Analysis of gfap-2a-tdTomato knock-in lines. (A) The strategy for generating gfap-2a-tdTomato knock-in fish. gfap TALEN target sequences and stop codon are highlighted in yellow and gray, respectively. In the targeting construct, LA and RA are marked with black and blue, respectively. Red indicates tdTomato sequences linked to viral 2a peptide sequence. The targeting construct linearized with BamHI to generate an internal cut in LA. (B) Activity test of gfap TALEN RNAs. Each lane represents a BslI-digested amplicon encompassing gfap TALEN target sequence from genomic DNA isolated from individual embryo. The BslI-digested wild-type amplicon products are 112 and 50bp. WT, uninjected control; 35pg and 70pg, injection of 35 or 70pg of gfap TALEN RNA, respectively. (C) Lateral view of 2dpf gfap-2a-tdTomato^stl85 knock-in F1 embryo. Scale bar: 200µm. (D-F) Transverse spinal cord section of 7dpf gfap-2a-tdTomato^stl85 larva. (D) tdTomato expression. (E) Anti-GFAP antibody staining. (F) Merged image of D and E. Asterisks indicate tdTomato-positive cell bodies. Scale bar: 20µm. (G-K) PCR genotyping analysis. Primer pair locations are shown in A. WT, wild type; 1-6, gfap-2a-tdTomato F1 lines from different founders except lines 3 and 4 (see Table 2). (G) Detection of tdTomato (gF1+gR1 primers). (H) Amplicon extended from 5′ of the LA to within the tdTomato sequences (gF2+gR2). (I) Amplicon spanned the entire RA sequences (gF3+gR3). (J) Amplicon extended from 5′ of the LA to 3′ of the RA sequences (gF2+gR3). Expected amplicon size: wild type, 4.1kb; targeted, 5.6kb. (K) Amplicon for vector-specific sequences (F4+R4).

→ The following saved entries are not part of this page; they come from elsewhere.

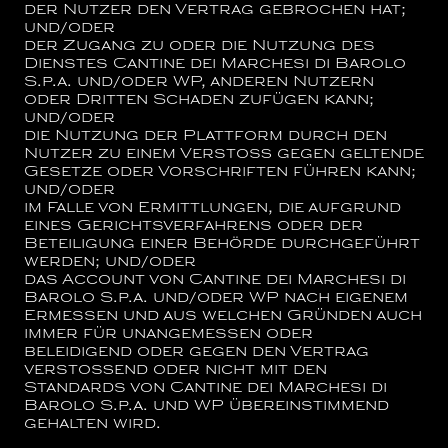
der Nutzer den Vertrag gebrochen hat;
und/oder
der Zugang zu oder die Nutzung des
Dienstes
Cantine dei Marchesi di Barolo
S.p.a.
und/oder WP, anderen Nutzern
oder Dritten Schaden zufügen kann;
und/oder
die Nutzung der Plattform durch den
Nutzer zu einem Verstoß gegen geltende
Gesetze oder Vorschriften führen kann;
und/oder
im Falle von Ermittlungen, die aufgrund
eines Gerichtsverfahrens oder der
Beteiligung einer Behörde durchgeführt
werden; und/oder
das Account von
Cantine dei Marchesi di
Barolo S.p.a.
und/oder WP nach eigenem
Ermessen und aus welchen Gründen auch
immer für unangemessen oder
beleidigend oder gegen den Vertrag
verstoßend oder nicht mit den
Standards von
Cantine dei Marchesi di
Barolo S.p.a.
und WP übereinstimmend
gehalten wird.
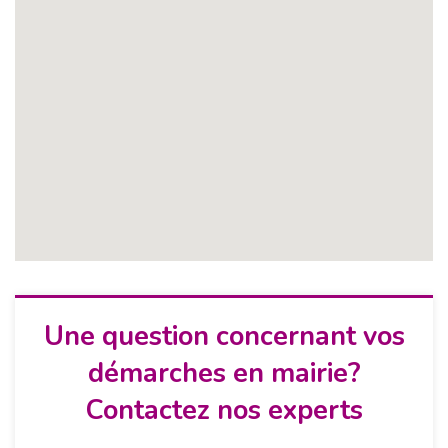
Une question concernant vos
démarches en mairie?
Contactez nos experts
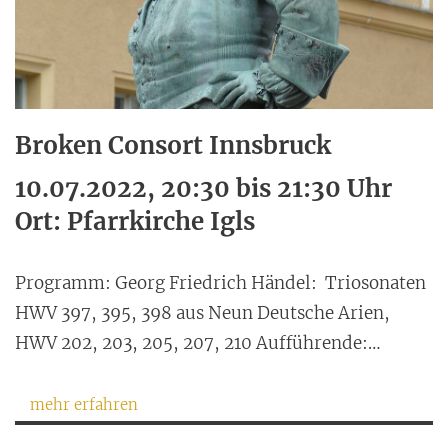
Broken Consort Innsbruck
10.07.2022, 20:30 bis 21:30 Uhr
Ort: Pfarrkirche Igls
Programm: Georg Friedrich Händel: Triosonaten
HWV 397, 395, 398 aus Neun Deutsche Arien,
HWV 202, 203, 205, 207, 210 Aufführende:…
mehr erfahren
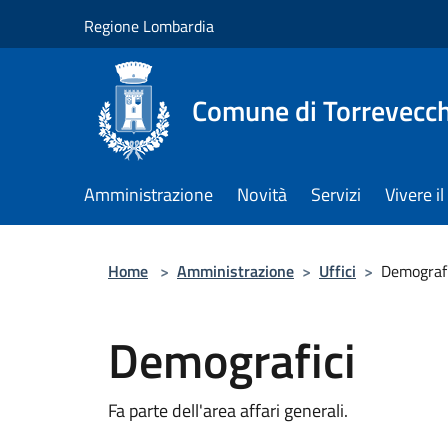
Salta al contenuto principale
Regione Lombardia
Comune di Torrevecch
Amministrazione
Novità
Servizi
Vivere 
Home
>
Amministrazione
>
Uffici
>
Demografi
Demografici
Fa parte dell'area affari generali.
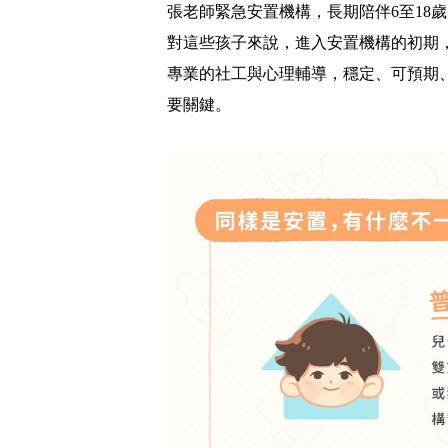
張老師緊急安置機構，長期陪伴6至18
對這些孩子來說，進入安置機構的初期
專業的社工與心理輔導，穩定、可預期
要關鍵。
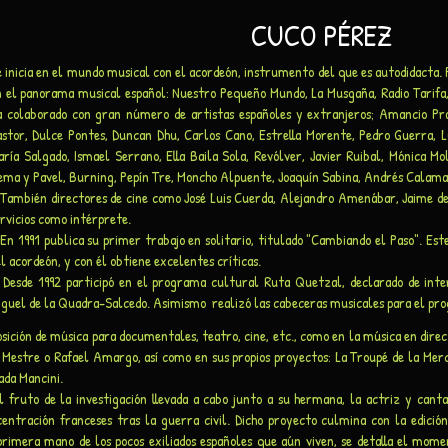
CUCO PÉREZ
e inicia en el mundo musical con el acordeón, instrumento del que es autodidacta
n el panorama musical español: Nuestro Pequeño Mundo, La Musgaña, Radio Tarifa, 
a colaborado con gran número de artistas españoles y extranjeros; Amancio Pr
astor, Dulce Pontes, Duncan Dhu, Carlos Cano, Estrella Morente, Pedro Guerra, 
aría Salgado, Ismael Serrano, Ella Baila Sola, Revólver, Javier Ruibal, Mónica M
ema y Pavel, Burning, Pepín Tre, Moncho Alpuente, Joaquín Sabina, Andrés Calamaro
ambién directores de cine como José Luis Cuerda, Alejandro Amenábar, Jaime de 
rvicios como intérprete.
n 1991 publica su primer trabajo en solitario, titulado "Cambiando el Paso". Est
l acordeón, y con él obtiene excelentes críticas.
esde 1992 participó en el programa cultural Ruta Quetzal, declarado de inter
iguel de la Quadra-Salcedo. Asimismo realizó las cabeceras musicales para el pro
ción de música para documentales, teatro, cine, etc., como en la música en direct
Mestre o Rafael Amargo, así como en sus propios proyectos: La Troupé de la Merc
ada Mancini.
fruto de la investigación llevada a cabo junto a su hermana, la actriz y canta
entración franceses tras la guerra civil. Dicho proyecto culmina con la edició
e primera mano de los pocos exiliados españoles que aún viven, se detalla el mom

Transgene mirrors the endogenous expression of the target gene. (A-F) Lateral view of 2dpf sox2-2a-sfGFP^stl84;gfap-2a-tdTomato^stl85 double homozygous knock-in embryos. All images were taken with the same exposure time. (A-C) sfGFP expression. (D-F) tdTomato expression. (A,D) Control embryo injected with 100pg of cas9 RNA. (B,E) The embryo co-injected with 100pg of cas9 RNA and 10pg of gRNA targeting sox2. (C,F) The embryo co-injected with 100pg of cas9 RNA and 10pg of gRNA targeting gfap. Scale bar: 200µm. (G,H) Detection of target-specific mutations by T7EI assays. Control, embryo injected with 100 pg of cas9 RNA; 1-5, individual embryos co-injected with 100pg of cas9 RNA and 10pg of gRNA targeting sox2 (G) or gfap (H). (G) The PCR products contain guide RNA target site of sox2. (H) The PCR products contain guide RNA target site of gfap.

Analysis of sfGFP-positive cells of sox2-2a-sfGFP line. Confocal microscope images. All images are transverse sections of 7 dpf sox2-2a-sfGFP larvae. (A-H) Arrowheads indicate HuC/D-positive, sfGFP-positive neurons. Arrows indicate Sox10-positive, sfGFP-positive OPCs. (A-D) Most sfGFP-positive cells are located in periventricular zones of the telencephalon and diencephalon. (E-H) Most sfGFP-positive cells are located in ventricular zones of the hindbrain. (I-K) Asterisks mark HuC/D-positive, sfGFP-positive cells that are putative amacrine cells. Arrows indicate HuC/D-negative, sfGFP-positive cells that are resembled as Müller glia morphologically.